« I don’t care », ou le mépris de l’autre

Le message sur la veste de Melania Trump n’est pas un dérapage, mais le cœur d’une idéologie.

Geneviève Azam  • 11 juillet 2018 abonné·es
« I don’t care », ou le mépris de l’autre
© photo : MANDEL NGAN / AFP

La veste exhibée par Melania Trump visitant des enfants de migrants encagés a fait sensation et a suscité des explications allant de la gaffe à des choix douteux de communication : « I really don’t care, do u ? » (« Je m’en fous vraiment, et vous ? »)

Une telle indignation consensuelle masque un fait brutal : le refus du soin (care) n’est pas un dérapage, il est le cœur d’une idéologie inspirée de la vision néolibérale, fondée sur la dissociation et l’isolement, écrit la féministe et altermondialiste américaine Rebecca Solnit (1). Le « je m’en fous » est une autre manière de dire que la société n’existe pas, que chacun est autoentrepreneur et responsable de sa personne, que les liens sont des obstacles à l’épanouissement et à l’efficacité.

Il a fallu plusieurs décennies pour arriver à une telle désinhibition et faire du refus de l’attention à une commune humanité une politique étatique assumée, affichée sur une veste comme un acquiescement satisfait au No future et un retournement de l’alerte punk. À cette occasion, les certitudes viriles et patriarcales, entamées par le mouvement #MeToo, reprennent du service. Le refus de l’attention traduit en effet une haine profonde de la vulnérabilité et un mépris des activités de soin, un rejet des valeurs exprimant le souci des humains et de la Terre, associées à la sensiblerie et à des comportements « efféminés ». Les propos privés des cafés du commerce sont exhibés sur la scène politique.

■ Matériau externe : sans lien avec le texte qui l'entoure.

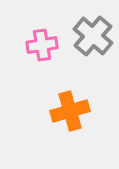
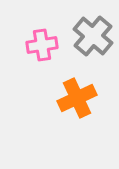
orange cross: moved 7 px right, 13 px up; rotated 9 degrees counterclockwise
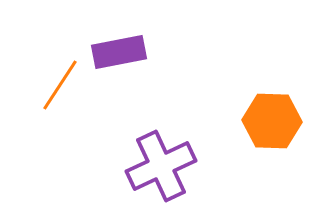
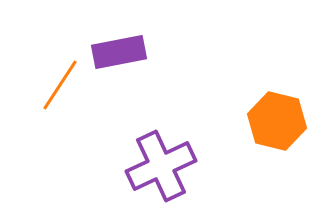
orange hexagon: moved 5 px right; rotated 12 degrees clockwise
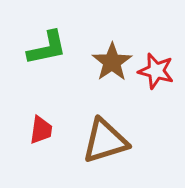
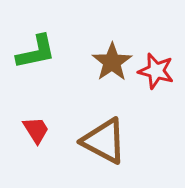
green L-shape: moved 11 px left, 4 px down
red trapezoid: moved 5 px left; rotated 40 degrees counterclockwise
brown triangle: moved 1 px left; rotated 45 degrees clockwise
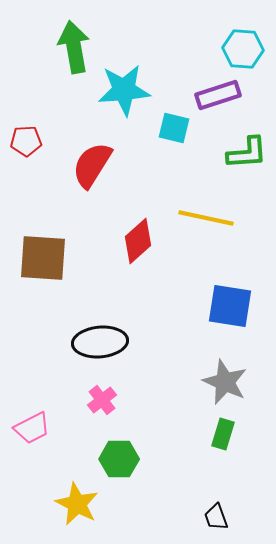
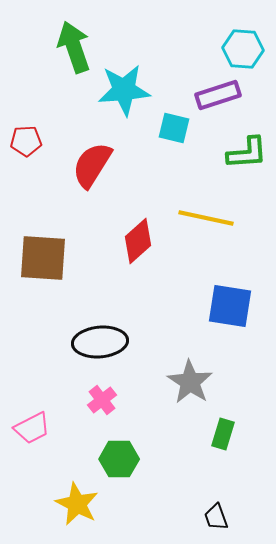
green arrow: rotated 9 degrees counterclockwise
gray star: moved 35 px left; rotated 9 degrees clockwise
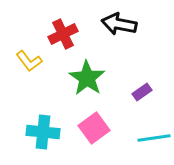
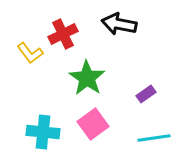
yellow L-shape: moved 1 px right, 8 px up
purple rectangle: moved 4 px right, 2 px down
pink square: moved 1 px left, 4 px up
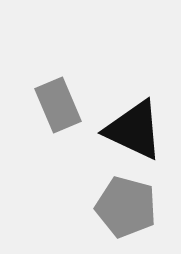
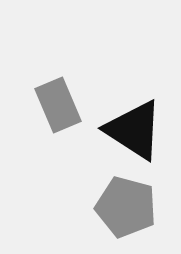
black triangle: rotated 8 degrees clockwise
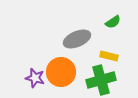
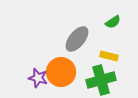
gray ellipse: rotated 28 degrees counterclockwise
purple star: moved 3 px right
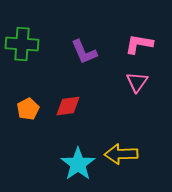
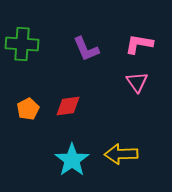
purple L-shape: moved 2 px right, 3 px up
pink triangle: rotated 10 degrees counterclockwise
cyan star: moved 6 px left, 4 px up
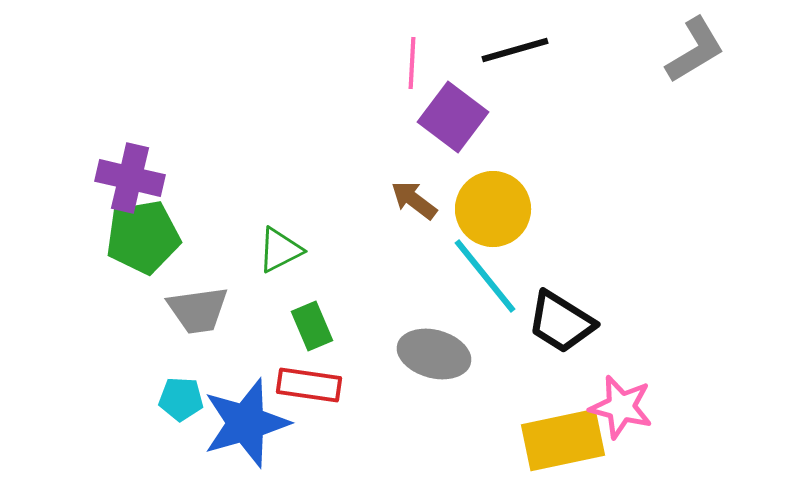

Melania Trump n’est pas seule. « Le pognon » excessif dédié à l’aide sociale puise à un registre proche : vulgarité, apparence d’une fantaisie de communicant, réalité d’un monde brutal. La dissociation avec les autres et avec la Terre, la mise à distance accélèrent la perte de la réalité concrète et physique du monde, de l’empathie entre les humains et les êtres vivants, elles amputent la sensibilité. C’est une aliénation suprême au réel. Tout devient alors possible dans un monde désincarné où les liens entre causes et effets sont rompus et déniés, un monde d’événements dissociés et venus de nulle part, et par conséquent un monde de l’irresponsabilité comme principe politique. L’image de la finance planétaire et de sa bulle s’accorde à cette croyance en la virtualité du réel, en un monde fictif confondant le sensationnel et le sensible.

Alors c’est bien dans les multiples résistances concrètes, renouvelant le sentiment d’empathie, dans les activités de soin et d’attention, dans les actions désobéissantes qui mettent à nu les responsabilités, que réside l’espoir d’autres mondes. L’espoir n’est pas l’optimisme, comme le désespoir n’est pas le pessimisme : « L’espoir ne réside pas en ce que nous prévoyons : c’est une adhésion à l’inconnaissabilité essentielle du monde, aux échappées par rapport au présent, aux surprises […]. Il n’y a pas d’alternative, sauf de se rendre (2). »

(1) Dernier livre publié en français : Ces hommes qui m’expliquent la vie, traduit de l’anglais (États-Unis) par Céline Leroy, éditions de l’Olivier.

(2) Garder l’espoir. Autres histoires, autres possibles, Rebecca Solnit, traduit de l’anglais (États-Unis) par Daniel De Bruycker, Actes Sud.